### [EXERCISE DIRECTIONS]
Return only the lines of the data below from the line with "left hip: (85, 187)" up to and including the line with "right wrist: (101, 190)", exactly as written, with the pictures omitted.
────────────────────
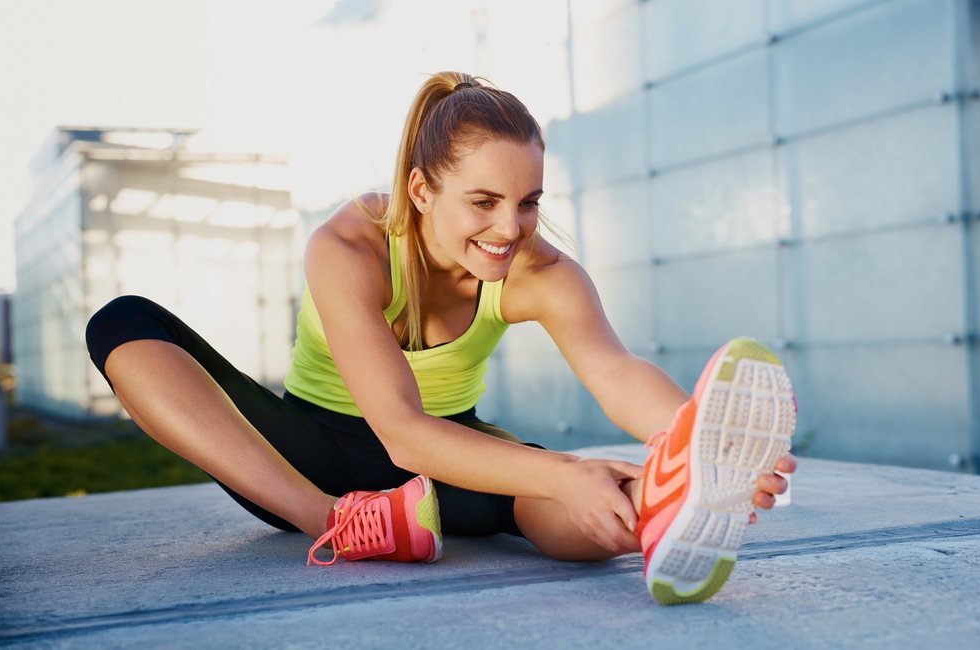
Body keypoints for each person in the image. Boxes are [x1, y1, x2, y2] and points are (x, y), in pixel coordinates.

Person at [85, 71, 797, 605]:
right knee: (122, 322)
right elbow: (398, 432)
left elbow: (613, 371)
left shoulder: (538, 270)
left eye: (528, 203)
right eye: (484, 202)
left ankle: (661, 506)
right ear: (422, 191)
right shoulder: (350, 244)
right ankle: (337, 521)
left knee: (580, 498)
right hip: (304, 453)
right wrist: (563, 469)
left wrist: (697, 442)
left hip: (447, 459)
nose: (510, 228)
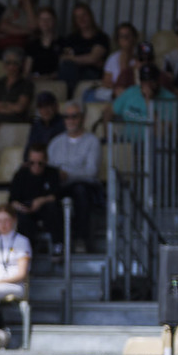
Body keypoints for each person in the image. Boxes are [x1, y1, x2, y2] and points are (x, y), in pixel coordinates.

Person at [47, 101, 103, 248]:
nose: (70, 120)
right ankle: (57, 243)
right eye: (66, 117)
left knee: (80, 191)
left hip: (85, 187)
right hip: (60, 186)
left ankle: (81, 239)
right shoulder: (55, 142)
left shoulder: (92, 141)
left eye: (74, 116)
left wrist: (68, 174)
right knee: (48, 196)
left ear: (82, 118)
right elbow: (49, 169)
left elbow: (91, 172)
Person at [0, 205, 31, 343]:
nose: (3, 224)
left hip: (14, 284)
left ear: (14, 220)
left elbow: (22, 274)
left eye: (6, 220)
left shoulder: (22, 241)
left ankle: (0, 327)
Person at [5, 144, 64, 251]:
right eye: (32, 163)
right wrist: (21, 207)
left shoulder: (52, 173)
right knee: (22, 218)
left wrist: (41, 201)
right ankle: (27, 250)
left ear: (46, 161)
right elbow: (12, 200)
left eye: (40, 163)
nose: (36, 166)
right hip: (25, 211)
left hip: (45, 210)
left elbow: (57, 195)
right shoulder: (20, 175)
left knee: (53, 208)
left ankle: (57, 245)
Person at [55, 4, 109, 85]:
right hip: (72, 73)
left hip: (93, 74)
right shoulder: (71, 38)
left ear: (90, 16)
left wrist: (72, 58)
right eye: (77, 17)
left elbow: (93, 58)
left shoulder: (101, 37)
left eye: (84, 15)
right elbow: (63, 59)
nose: (81, 19)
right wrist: (86, 59)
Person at [0, 47, 34, 124]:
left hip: (15, 121)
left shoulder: (26, 84)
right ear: (4, 64)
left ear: (20, 65)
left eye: (15, 63)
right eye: (8, 63)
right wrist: (7, 106)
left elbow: (20, 107)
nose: (11, 67)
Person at [23, 6, 64, 83]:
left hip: (55, 83)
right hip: (34, 82)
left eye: (48, 19)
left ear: (54, 21)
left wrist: (47, 77)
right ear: (38, 21)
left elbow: (62, 69)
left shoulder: (61, 42)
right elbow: (26, 72)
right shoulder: (32, 44)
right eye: (42, 19)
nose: (45, 22)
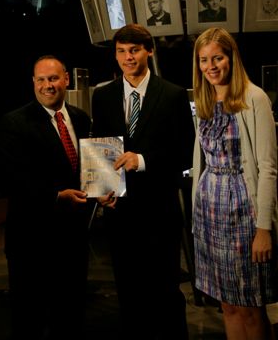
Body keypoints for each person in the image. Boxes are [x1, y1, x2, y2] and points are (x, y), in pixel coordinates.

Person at [91, 24, 195, 339]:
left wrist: (143, 160)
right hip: (120, 213)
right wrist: (101, 190)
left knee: (165, 293)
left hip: (159, 212)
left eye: (134, 50)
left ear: (148, 51)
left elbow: (186, 154)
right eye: (121, 51)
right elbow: (100, 146)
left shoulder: (173, 94)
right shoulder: (103, 95)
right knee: (129, 294)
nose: (128, 57)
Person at [0, 55, 91, 340]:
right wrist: (56, 196)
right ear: (33, 83)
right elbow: (7, 180)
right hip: (31, 244)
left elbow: (88, 172)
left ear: (66, 80)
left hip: (72, 242)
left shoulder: (82, 120)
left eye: (53, 79)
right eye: (41, 80)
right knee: (29, 321)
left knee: (70, 317)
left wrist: (104, 192)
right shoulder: (14, 123)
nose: (48, 86)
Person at [192, 27, 278, 340]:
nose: (210, 66)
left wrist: (264, 228)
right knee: (227, 306)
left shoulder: (255, 98)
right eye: (204, 60)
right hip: (209, 214)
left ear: (232, 58)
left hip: (244, 213)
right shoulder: (203, 99)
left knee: (250, 308)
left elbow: (268, 167)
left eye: (217, 57)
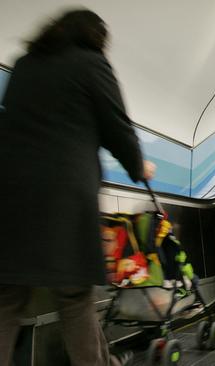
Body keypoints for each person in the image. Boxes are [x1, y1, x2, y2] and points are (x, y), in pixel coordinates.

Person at [0, 9, 156, 366]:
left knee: (7, 298)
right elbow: (116, 125)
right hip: (63, 198)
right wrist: (138, 166)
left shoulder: (25, 64)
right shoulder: (90, 63)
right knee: (73, 298)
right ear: (93, 36)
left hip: (10, 195)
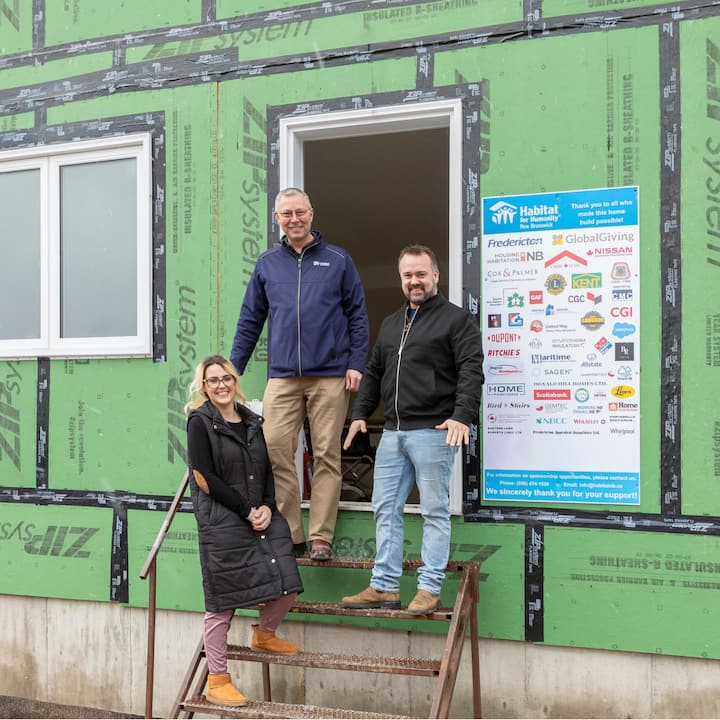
────────────────────
### [TASK ANSWER]
left hip: (85, 187)
right hip: (60, 186)
left ankle: (81, 239)
right shoulder: (55, 142)
left shoulder: (92, 141)
left eye: (74, 116)
left wrist: (68, 174)
right knee: (48, 196)
left ear: (82, 118)
right elbow: (49, 169)
left elbow: (91, 172)
Person at [0, 205, 31, 343]:
nose: (3, 224)
left hip: (14, 284)
left ear: (14, 220)
left elbow: (22, 274)
left eye: (6, 220)
left shoulder: (22, 241)
left ankle: (0, 327)
Person at [5, 144, 64, 251]:
right eye: (32, 163)
right wrist: (21, 207)
left shoulder: (52, 173)
right knee: (22, 218)
left wrist: (41, 201)
right ankle: (27, 250)
left ear: (46, 161)
right elbow: (12, 200)
left eye: (40, 163)
nose: (36, 166)
right hip: (25, 211)
left hip: (45, 210)
left elbow: (57, 195)
right shoulder: (20, 175)
left knee: (53, 208)
left ankle: (57, 245)
Person at [55, 4, 109, 85]:
right hip: (72, 73)
left hip: (93, 74)
right shoulder: (71, 38)
left ear: (90, 16)
left wrist: (72, 58)
right eye: (77, 17)
left elbow: (93, 58)
left shoulder: (101, 37)
left eye: (84, 15)
right elbow: (63, 59)
nose: (81, 19)
right wrist: (86, 59)
Person at [0, 47, 34, 124]:
left hip: (15, 121)
left shoulder: (26, 84)
right ear: (4, 64)
left ear: (20, 65)
left eye: (15, 63)
right eye: (8, 63)
right wrist: (7, 106)
left elbow: (20, 107)
nose: (11, 67)
Person at [23, 6, 64, 83]:
left hip: (55, 83)
right hip: (34, 82)
left eye: (48, 19)
left ear: (54, 21)
left wrist: (47, 77)
right ear: (38, 21)
left elbow: (62, 69)
left shoulder: (61, 42)
right elbow: (26, 72)
right shoulder: (32, 44)
right eye: (42, 19)
nose: (45, 22)
Body keypoints for each person in the image. Boxes are [x1, y1, x2, y2] and points are (x, y), in pixel coordinates.

Person at [91, 24, 195, 339]:
left wrist: (143, 160)
right hip: (120, 213)
right wrist: (101, 190)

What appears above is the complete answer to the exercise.